So, like every other American who’s not a Porcher, I watched TV and went to the movies over the Thanksgiving holiday. Here’s the best I heard and saw:
AN EDUCATION is a genuinely erotic, sophisticated, conversational movie about a brilliant, beautiful girl of sixteen who learns important lessons—some quite positive—from a “wandering” older man—a witty, clever, and romantic criminal. But she’s finally no victim and moves on to Oxford to read English. One thing she learns, from her first sexual experience, is to wonder why so much poetic ink has been spilled over something that takes so little time. This is a story about feminism rightly understood, and so the anti-Woody (Allen) movie.
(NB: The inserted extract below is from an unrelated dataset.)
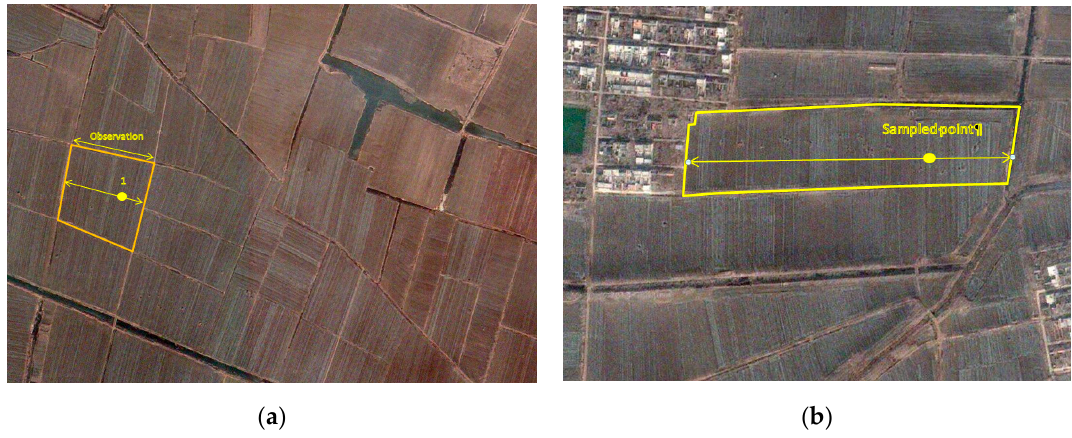
Figure 3. The crop proportion of a particular grid/sample point was assessed by expanding the point to a segment according to the physical boundaries of the field plot harboring the grid/sample point. The proportion of each crop was assessed by global positioning system (GPS) measuring on one border of the plot, perpendicular to the field strips ( a ). The expanded segment can be located on the edge of the agricultural stratum ( b ).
BLIND SIDE is the anti-Porcher movie. It displays with grace and humor the interracial, inter-class charity of a rich, Republican, McMansion-dwelling, southern, evangelical family that made it big through sports and acquiring a huge number of fast food establishments (mostly Taco Bells). It was charming to see their new black son choosing Old Miss because that’s where his family has always gone, and even more so having the dad played by Tim McGraw show us that it’s possible to be southern, sports-watching, and entrepreneurial while still being endlessly loving, patient, and open. Needless to say, this is a sleeper hit. It easily sold out the first show last Saturday night in very southern and Christian Rome, GA.
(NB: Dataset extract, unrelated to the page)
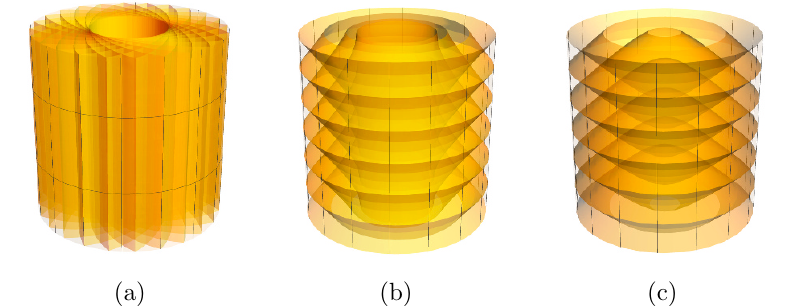
Figure 8. Symmetry-breaking SL(2 ; R ) branes: the worldvolume obtained by smearing (a) the AdS 2 brane along (cid:27) ; (b) the dS 2 brane along (cid:28) ; (c) the H 2 brane along (cid:28) . Note that the smeared H 2 brane (cid:12)lls SL(2 ; R ), and that although the worldvolumes for the smeared AdS are similar, they are foliated di(cid:11)erently and carry di(cid:11)erent two-form (cid:13)uxes ! 2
THE FOUR HOUR HBO SPECIAL sponsored by the ROCK AND ROLL HALL OF FAME featuring a impressive variety of old men and women credibly performing their classic tunes is guaranteed to warm the (diseased) hearts of middlebrow Americans in their fifties and sixties (such as myself). The Boss and Clarence managing to do justice to JUNGLELAND one more time is a wonder. Billy Joel shouting the lyrics on BORN TO RUN not so much. METALLICA, by the way, has aged particularly well, although I still don’t like Bono. B.B. King, despite having diabetes for a half century or so, never changes.